■ Exercise data ■
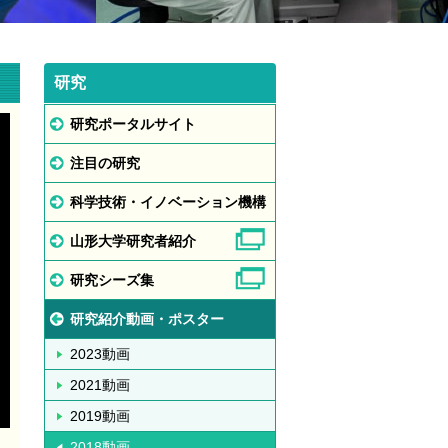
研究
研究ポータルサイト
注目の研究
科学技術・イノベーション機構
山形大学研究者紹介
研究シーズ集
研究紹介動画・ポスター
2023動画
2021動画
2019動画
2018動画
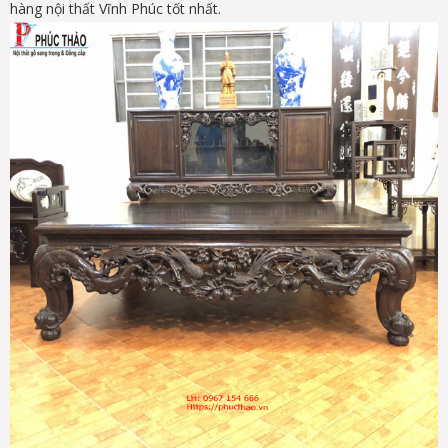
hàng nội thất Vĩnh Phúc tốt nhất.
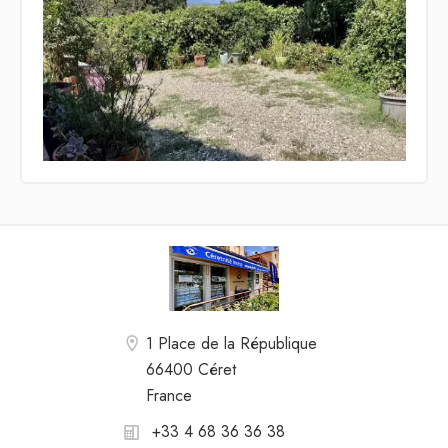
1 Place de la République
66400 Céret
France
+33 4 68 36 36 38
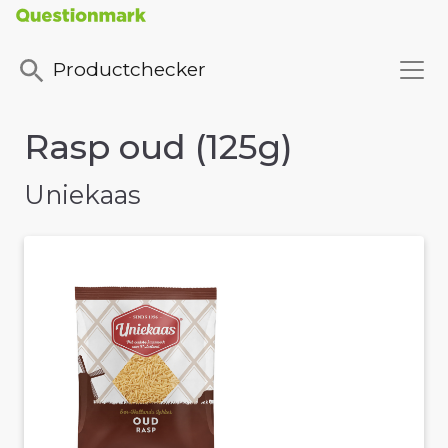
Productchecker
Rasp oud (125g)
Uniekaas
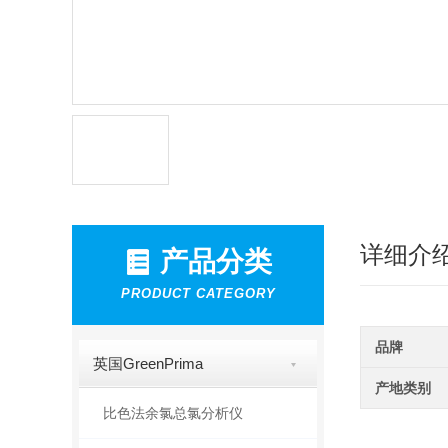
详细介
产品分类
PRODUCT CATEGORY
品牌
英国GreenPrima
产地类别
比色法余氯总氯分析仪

■ Directions ■
Both the line containing "研究紹介動画・ポスター" and the last line of the listing above belong in the copy, along with every line between them; retype them exactly and omit the pictures.

■ Result below ■
研究紹介動画・ポスター
2023動画
2021動画
2019動画
2018動画
hàng nội thất Vĩnh Phúc tốt nhất.
1 Place de la République
66400 Céret
France
+33 4 68 36 36 38
Productchecker
Rasp oud (125g)
Uniekaas
详细介
产品分类
PRODUCT CATEGORY
品牌
英国GreenPrima
产地类别
比色法余氯总氯分析仪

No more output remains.